Top of Study material

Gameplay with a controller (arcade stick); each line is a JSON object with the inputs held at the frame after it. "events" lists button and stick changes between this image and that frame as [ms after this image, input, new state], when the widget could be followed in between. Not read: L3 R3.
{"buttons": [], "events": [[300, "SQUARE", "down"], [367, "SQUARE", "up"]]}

Bottom of Study material
Top of Study material

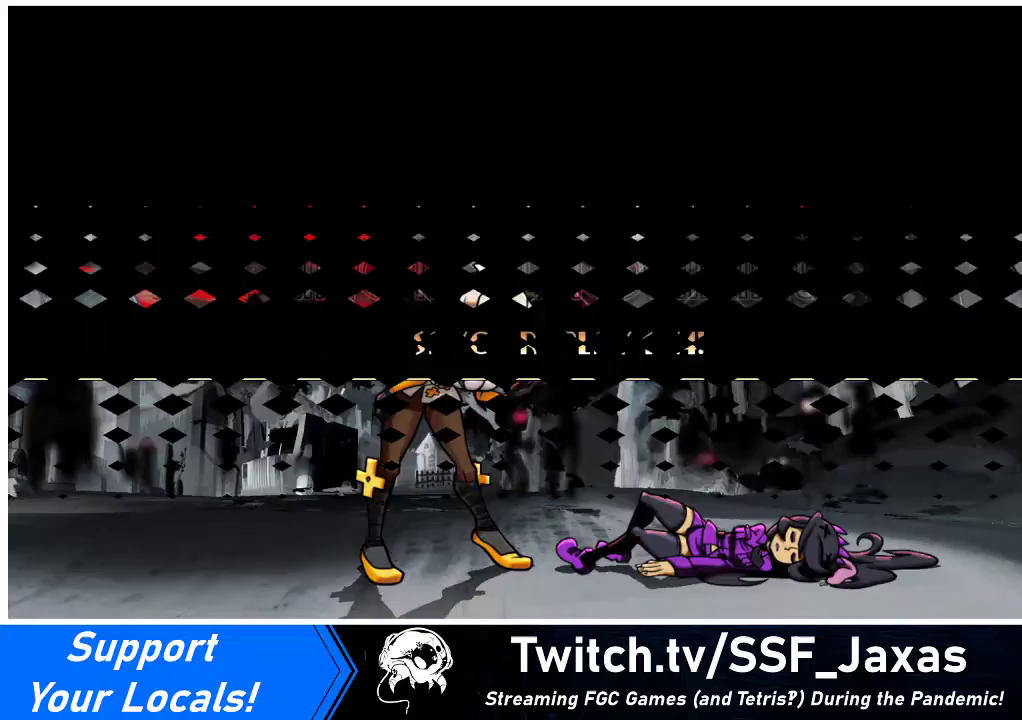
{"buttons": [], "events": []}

Bottom of Study material

- **Assignment**
Please copy each line of the records above in which the word "buttons" can be found.

- **Solution**
{"buttons": [], "events": [[300, "SQUARE", "down"], [367, "SQUARE", "up"]]}
{"buttons": [], "events": []}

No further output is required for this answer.